Automation is not a get-out-of-jail-free card
To be clear, AI is not absolute. You just know what you were given. Cyber attackers, on the other hand, seek novelty. They twist, turn, and weaponize the unknown.
Even the best AI can be tricked through data poisoning, model manipulation, or simply exploiting human error. And what about human error? This is the only constant that AI still cannot patch. Millions of ringgit spent on cybersecurity can be instantly wasted if a distracted employee clicks on a fraudulent link.
Machine requires administrator
So what’s the answer? It’s not about replacing humans with machines. It’s about empowering humans with the right tools. Managed detection and response (MDR) is one way to do this.
Let AI scrutinize data and report anomalies, allowing human analysts to interpret gray areas and take decisive action.
AI brings speed. Humans bring context. You need both if you want to be resilient, not just compliant.
Continuously train your employees
Cybersecurity is not a one-time introductory session. Threats evolve rapidly. Your people must do the same.
From spotting deepfake content to recognizing AI-powered fraud, regular, realistic training is your best defense. This includes simulating attacks that don’t seem like impromptu exercises.

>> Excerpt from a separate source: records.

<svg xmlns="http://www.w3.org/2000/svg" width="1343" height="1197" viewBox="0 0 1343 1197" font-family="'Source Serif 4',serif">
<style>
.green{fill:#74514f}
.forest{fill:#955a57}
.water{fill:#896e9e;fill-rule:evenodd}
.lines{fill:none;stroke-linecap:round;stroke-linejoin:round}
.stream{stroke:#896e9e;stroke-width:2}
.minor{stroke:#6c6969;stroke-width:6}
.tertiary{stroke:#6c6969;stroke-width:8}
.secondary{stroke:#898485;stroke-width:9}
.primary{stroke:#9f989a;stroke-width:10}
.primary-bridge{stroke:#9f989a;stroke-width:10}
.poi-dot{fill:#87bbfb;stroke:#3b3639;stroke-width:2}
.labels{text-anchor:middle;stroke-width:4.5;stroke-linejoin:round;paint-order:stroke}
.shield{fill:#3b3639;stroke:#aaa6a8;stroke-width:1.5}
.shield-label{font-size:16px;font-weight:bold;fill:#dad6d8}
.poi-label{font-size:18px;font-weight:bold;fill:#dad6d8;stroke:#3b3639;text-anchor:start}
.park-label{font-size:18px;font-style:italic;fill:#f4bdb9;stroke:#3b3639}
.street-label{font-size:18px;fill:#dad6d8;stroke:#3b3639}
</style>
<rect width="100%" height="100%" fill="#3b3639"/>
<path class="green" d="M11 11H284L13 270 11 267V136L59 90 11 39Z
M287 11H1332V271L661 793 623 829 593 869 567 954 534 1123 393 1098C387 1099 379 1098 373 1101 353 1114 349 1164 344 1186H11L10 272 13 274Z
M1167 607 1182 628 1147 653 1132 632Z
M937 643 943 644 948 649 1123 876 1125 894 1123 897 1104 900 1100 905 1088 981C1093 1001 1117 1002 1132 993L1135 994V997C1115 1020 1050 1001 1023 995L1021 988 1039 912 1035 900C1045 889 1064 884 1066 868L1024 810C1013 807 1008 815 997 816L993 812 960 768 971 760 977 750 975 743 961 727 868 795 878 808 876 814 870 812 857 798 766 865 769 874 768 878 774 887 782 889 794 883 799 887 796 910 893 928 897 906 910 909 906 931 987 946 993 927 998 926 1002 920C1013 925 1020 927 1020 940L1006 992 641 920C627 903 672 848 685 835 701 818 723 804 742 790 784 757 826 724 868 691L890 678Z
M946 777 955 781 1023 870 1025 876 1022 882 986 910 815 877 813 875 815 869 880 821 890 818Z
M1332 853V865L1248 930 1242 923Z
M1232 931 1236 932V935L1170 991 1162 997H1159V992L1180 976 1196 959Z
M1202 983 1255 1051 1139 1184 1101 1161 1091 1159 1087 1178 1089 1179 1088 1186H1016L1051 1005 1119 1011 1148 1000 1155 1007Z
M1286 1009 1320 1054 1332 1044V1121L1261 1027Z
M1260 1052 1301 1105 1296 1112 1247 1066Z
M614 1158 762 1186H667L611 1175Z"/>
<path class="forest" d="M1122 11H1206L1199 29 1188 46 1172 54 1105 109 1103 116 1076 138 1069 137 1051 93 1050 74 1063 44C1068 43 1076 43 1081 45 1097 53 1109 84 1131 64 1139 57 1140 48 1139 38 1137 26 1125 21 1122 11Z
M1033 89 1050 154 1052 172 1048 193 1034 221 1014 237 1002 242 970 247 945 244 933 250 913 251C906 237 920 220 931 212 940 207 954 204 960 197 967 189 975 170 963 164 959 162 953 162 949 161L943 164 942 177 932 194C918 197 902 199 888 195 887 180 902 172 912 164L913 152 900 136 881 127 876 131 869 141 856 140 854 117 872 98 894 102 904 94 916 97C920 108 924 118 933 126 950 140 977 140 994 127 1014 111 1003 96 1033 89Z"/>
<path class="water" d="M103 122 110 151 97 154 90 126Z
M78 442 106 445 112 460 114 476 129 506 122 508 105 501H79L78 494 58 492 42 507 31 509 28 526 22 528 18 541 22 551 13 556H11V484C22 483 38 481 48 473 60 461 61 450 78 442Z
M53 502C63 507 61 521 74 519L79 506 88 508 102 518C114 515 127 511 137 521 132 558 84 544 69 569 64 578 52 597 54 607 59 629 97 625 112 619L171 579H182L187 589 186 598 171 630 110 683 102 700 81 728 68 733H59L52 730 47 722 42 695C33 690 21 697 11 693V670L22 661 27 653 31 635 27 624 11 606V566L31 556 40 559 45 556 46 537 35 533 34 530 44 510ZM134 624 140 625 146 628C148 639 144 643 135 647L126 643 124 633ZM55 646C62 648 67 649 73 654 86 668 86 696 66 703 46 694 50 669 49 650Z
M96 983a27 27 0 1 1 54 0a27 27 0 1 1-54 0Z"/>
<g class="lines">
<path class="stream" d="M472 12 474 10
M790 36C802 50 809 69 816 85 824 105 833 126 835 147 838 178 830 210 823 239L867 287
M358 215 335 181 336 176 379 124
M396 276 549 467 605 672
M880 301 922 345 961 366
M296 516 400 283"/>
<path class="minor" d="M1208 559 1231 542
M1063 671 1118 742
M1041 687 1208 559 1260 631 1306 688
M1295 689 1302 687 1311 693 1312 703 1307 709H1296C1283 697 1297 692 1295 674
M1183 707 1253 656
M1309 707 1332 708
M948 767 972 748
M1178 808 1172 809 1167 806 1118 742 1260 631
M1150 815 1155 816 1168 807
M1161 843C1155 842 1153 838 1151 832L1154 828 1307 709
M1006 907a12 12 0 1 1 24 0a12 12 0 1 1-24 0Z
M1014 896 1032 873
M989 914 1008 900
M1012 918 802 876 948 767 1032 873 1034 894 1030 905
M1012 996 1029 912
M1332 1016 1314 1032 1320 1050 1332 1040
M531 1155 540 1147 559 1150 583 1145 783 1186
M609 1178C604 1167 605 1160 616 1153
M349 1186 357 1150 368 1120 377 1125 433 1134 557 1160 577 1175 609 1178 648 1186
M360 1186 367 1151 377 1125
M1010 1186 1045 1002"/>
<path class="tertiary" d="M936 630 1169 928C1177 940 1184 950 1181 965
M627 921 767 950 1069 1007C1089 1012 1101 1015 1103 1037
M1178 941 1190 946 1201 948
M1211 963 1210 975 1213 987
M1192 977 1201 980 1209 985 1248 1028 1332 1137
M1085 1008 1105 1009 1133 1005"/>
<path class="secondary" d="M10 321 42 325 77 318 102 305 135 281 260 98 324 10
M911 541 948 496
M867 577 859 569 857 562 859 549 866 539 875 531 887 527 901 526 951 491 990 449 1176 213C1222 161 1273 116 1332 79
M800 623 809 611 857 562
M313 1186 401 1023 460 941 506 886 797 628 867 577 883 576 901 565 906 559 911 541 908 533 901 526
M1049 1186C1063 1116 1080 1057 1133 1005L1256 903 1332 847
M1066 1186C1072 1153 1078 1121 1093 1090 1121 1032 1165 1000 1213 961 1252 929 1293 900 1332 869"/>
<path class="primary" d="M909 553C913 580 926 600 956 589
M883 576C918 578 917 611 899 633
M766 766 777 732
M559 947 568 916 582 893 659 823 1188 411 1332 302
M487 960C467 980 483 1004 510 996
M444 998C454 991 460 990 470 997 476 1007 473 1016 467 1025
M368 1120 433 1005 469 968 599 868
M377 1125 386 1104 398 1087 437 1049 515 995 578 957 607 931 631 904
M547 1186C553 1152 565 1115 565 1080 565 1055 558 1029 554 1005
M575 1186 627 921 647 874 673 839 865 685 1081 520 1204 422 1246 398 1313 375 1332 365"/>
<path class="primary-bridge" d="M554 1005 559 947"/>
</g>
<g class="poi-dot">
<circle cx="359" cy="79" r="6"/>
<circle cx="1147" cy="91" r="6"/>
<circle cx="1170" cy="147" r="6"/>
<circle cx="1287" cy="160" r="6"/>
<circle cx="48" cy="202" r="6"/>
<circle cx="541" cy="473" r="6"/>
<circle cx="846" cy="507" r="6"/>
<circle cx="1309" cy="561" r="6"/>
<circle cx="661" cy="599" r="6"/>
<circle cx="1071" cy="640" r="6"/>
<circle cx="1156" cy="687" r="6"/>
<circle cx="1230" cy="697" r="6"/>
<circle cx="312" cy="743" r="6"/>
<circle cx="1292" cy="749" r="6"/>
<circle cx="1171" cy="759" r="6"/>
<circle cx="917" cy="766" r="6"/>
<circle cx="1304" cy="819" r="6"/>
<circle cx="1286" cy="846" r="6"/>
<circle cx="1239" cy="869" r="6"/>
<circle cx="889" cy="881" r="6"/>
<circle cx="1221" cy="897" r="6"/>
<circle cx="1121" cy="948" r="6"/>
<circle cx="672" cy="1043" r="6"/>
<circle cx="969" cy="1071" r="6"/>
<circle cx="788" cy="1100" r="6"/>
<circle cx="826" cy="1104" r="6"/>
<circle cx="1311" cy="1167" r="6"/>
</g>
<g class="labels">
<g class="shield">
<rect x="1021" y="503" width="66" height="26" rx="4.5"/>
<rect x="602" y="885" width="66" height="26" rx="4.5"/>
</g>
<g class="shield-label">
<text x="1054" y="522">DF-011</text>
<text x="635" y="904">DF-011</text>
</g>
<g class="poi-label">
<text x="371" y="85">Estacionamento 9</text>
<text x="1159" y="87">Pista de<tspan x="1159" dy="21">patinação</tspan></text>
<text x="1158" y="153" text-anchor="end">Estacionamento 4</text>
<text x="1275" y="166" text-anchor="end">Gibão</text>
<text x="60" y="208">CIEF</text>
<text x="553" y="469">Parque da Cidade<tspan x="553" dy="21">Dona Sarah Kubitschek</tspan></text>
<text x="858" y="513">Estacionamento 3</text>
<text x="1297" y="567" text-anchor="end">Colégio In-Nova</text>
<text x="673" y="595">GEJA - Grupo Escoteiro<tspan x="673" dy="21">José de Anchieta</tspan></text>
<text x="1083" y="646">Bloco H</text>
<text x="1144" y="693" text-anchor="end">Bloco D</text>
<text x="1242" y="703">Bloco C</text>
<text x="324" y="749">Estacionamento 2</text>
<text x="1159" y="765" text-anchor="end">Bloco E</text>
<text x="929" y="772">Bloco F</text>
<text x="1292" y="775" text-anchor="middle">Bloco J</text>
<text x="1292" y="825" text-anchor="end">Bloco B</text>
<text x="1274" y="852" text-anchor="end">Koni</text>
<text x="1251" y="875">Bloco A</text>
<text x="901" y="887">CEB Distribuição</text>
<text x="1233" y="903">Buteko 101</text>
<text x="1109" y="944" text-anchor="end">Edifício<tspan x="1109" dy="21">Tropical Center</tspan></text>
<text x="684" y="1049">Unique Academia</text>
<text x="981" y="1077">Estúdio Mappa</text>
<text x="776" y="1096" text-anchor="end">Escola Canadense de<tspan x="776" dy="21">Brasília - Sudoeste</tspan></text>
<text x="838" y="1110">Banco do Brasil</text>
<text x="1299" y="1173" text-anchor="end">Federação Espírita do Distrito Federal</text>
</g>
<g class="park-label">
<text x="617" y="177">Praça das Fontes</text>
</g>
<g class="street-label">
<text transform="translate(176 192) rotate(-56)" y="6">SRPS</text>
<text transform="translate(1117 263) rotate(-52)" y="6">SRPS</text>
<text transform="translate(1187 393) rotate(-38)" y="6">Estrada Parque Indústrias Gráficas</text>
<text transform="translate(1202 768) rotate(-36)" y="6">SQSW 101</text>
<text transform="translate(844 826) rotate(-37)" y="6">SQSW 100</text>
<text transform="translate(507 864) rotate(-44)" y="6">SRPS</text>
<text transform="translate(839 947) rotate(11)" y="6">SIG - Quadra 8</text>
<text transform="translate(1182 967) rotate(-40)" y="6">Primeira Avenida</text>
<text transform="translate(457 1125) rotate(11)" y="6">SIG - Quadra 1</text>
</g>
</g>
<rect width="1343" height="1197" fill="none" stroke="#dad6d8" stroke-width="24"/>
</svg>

Build a security strategy that doesn’t assume AI will save you
AI tools are just one layer. You need protection across all dimensions: endpoint, network, identity, cloud, email, data. Each must be part of an integrated, layered security framework. It also needs to be constantly reviewed and improved.
This is not about spending a lot of money on the attacker. It’s about outsmarting them.
Trust is your currency. don’t let the value go down
Malaysia is moving towards its digital economy ambitions. But here’s the kicker. If you’re betting everything on automation, you’re also betting on losing trust the moment automation fails.
Regulators and customers alike don’t care how “sophisticated” the AI is if it can’t stop a breach.
Final Words: AI won’t save you, but if the right people use it, it might.
There is no doubt that AI is powerful. But cybersecurity is, and always will be, a human story.
It’s about wise decisions, keen awareness, and the kind of judgment that machines can’t reproduce. The future of cyber defense in Malaysia will not be automated and will be powered by trained and skilled personnel steering the ship, not just watching the dial.
In the end, it’s not AI that will save Malaysian businesses. It’s the people who know how to use it wisely with their eyes wide open.